80 conditions for subdivision plan

A DECISION for the controversial Gulmarrad subdivision has finally been reached but neither the developer nor the opposers of the application are happy with the outcome.

The 60-lot subdivision was approved by Clarence Valley councillors at this week’s full ordinary meeting, providing the applicant complies with the 80 conditions as set by council.

Maclean property developer Andrew Baker lodged the original development application for a 62-lot subdivision with council in April 2009 and after no decision was reached within the Department of Planning’s 40-day timeframe he lodged a deemed refusal appeal to the Land and Environment Court to seek a decision.

At an informal meeting council staff requested that Mr Baker submit a revised layout that would be more viable, which resulted in the final 60-lot application.

Although Tuesday night’s decision swayed Mr Baker’s way he said it was hard to be happy with the final outcome as he was disappointed in some councillors throughout the application process.

“Last night and the last 300 days has really highlighted deficiencies in a couple of our councillors who insist on grandstanding and show lack of integrity,” he said.

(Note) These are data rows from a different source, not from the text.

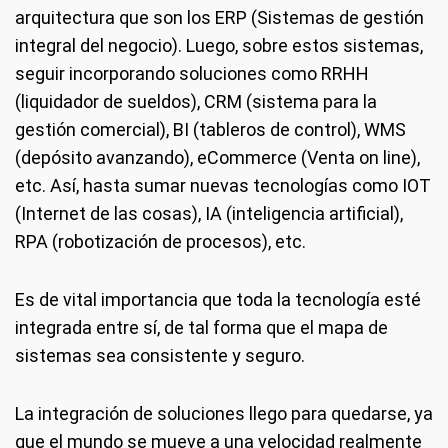
arquitectura que son los ERP (Sistemas de gestión
integral del negocio). Luego, sobre estos sistemas,
seguir incorporando soluciones como RRHH
(liquidador de sueldos), CRM (sistema para la
gestión comercial), BI (tableros de control), WMS
(depósito avanzando), eCommerce (Venta on line),
etc. Así, hasta sumar nuevas tecnologías como IOT
(Internet de las cosas), IA (inteligencia artificial),
RPA (robotización de procesos), etc.
Es de vital importancia que toda la tecnología esté
integrada entre sí, de tal forma que el mapa de
sistemas sea consistente y seguro.
La integración de soluciones llego para quedarse, ya
que el mundo se mueve a una velocidad realmente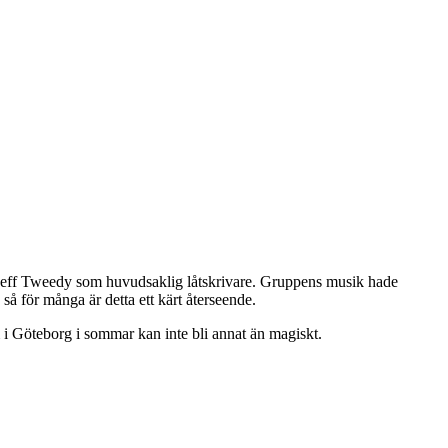
d Jeff Tweedy som huvudsaklig låtskrivare. Gruppens musik hade
 för många är detta ett kärt återseende.
 i Göteborg i sommar kan inte bli annat än magiskt.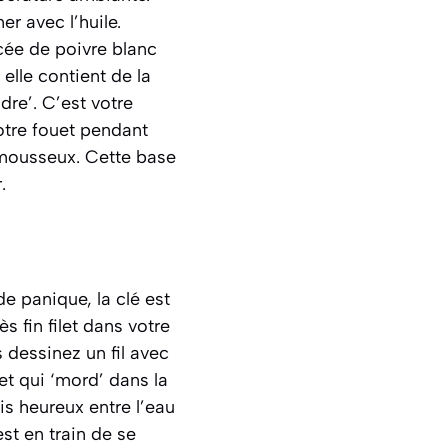
er avec l’huile.
cée de poivre blanc
 elle contient de la
dre’. C’est votre
otre fouet pendant
 mousseux. Cette base
.
 de panique, la clé est
s fin filet dans votre
 dessinez un fil avec
et qui ‘mord’ dans la
is heureux entre l’eau
st en train de se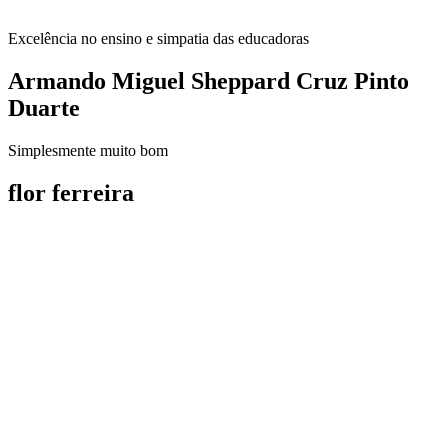
Excelência no ensino e simpatia das educadoras
Armando Miguel Sheppard Cruz Pinto
Duarte
Simplesmente muito bom
flor ferreira
Galeria de Fotografias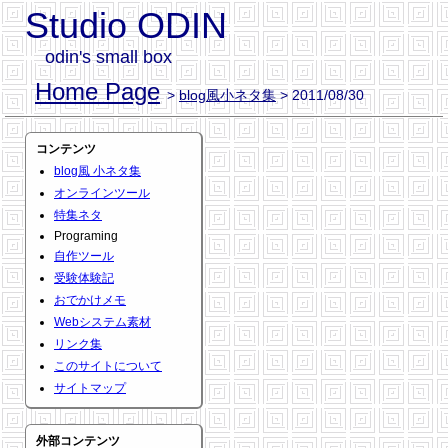
Studio ODIN
odin's small box
Home Page
>
blog風小ネタ集
> 2011/08/30
コンテンツ
blog風 小ネタ集
オンラインツール
特集ネタ
Programing
自作ツール
受験体験記
おでかけメモ
Webシステム素材
リンク集
このサイトについて
サイトマップ
外部コンテンツ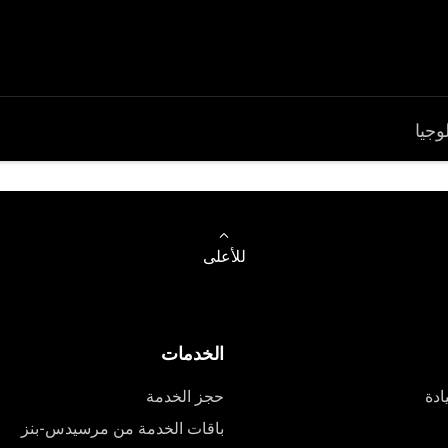
وجيا
للأعلى
الخدمات
ادة
حجز الخدمة
باقات الخدمة من مرسيدس-بنز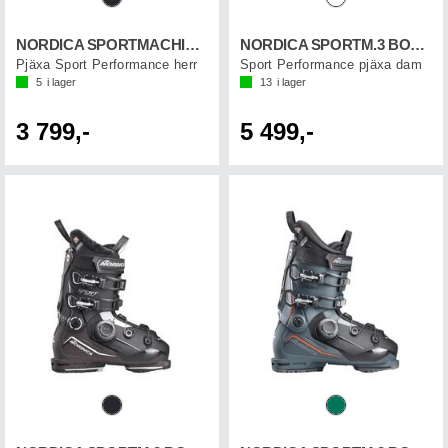
NORDICA SPORTMACHINE 3 90
NORDICA SPORTM.3 BOA 85 W GW
Pjäxa Sport Performance herr
Sport Performance pjäxa dam
5
i lager
13
i lager
3 799,-
5 499,-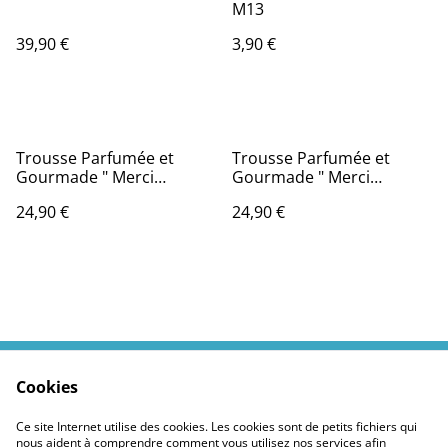
M13
39,90 €
3,90 €
Trousse Parfumée et
Trousse Parfumée et
Gourmade " Merci
Gourmade " Merci
Maitresse de m'
Maitresse 4 "
24,90 €
24,90 €
apprendre tant de jolies
chose "
Cookies
Contactez moi
Termes légaux
Politiques Site
Confidentialité des
Ce site Internet utilise des cookies. Les cookies sont de petits fichiers qui
cookies
nous aident à comprendre comment vous utilisez nos services afin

Mr Baker said he had spent in excess of $80,000 including court costs in attempts to prove that his development application complied with council’s guidelines and requirements. He was disappointed that some councillors had voted a particular way in an attempt to cater to minority groups.

Environment educator Helen Tyas Tunggal said important issues in the reports formed by council regarding the development had been both ignored and contradicted.

“According to the Clarence Valley Council report summary statement the application impacts on every sustainability element within the adopted framework, yet council staff have recommended that it be approved,” she said.

“They make the grand statement that they consider the proposal will adequately protect any areas or sites of conservation value yet it contradicts what is contained in their report.

“I am very concerned that the elected councillors are not getting the best information that they need to make informed decisions,” Ms Tyas Tunggal said.

A late letter of concern from the Yaegl Local Aboriginal Land Council was tabled at the last meeting, displaying concerns for the protection of the sacred scar trees and the lack of consultation during the application process. Mayor Richie Williamson included an additional condition before the application was approved to ensure that further consultation be undertaken with the Yaegl Local Aboriginal Land Council with regard to better protection of the scar trees before a construction certificate is issued.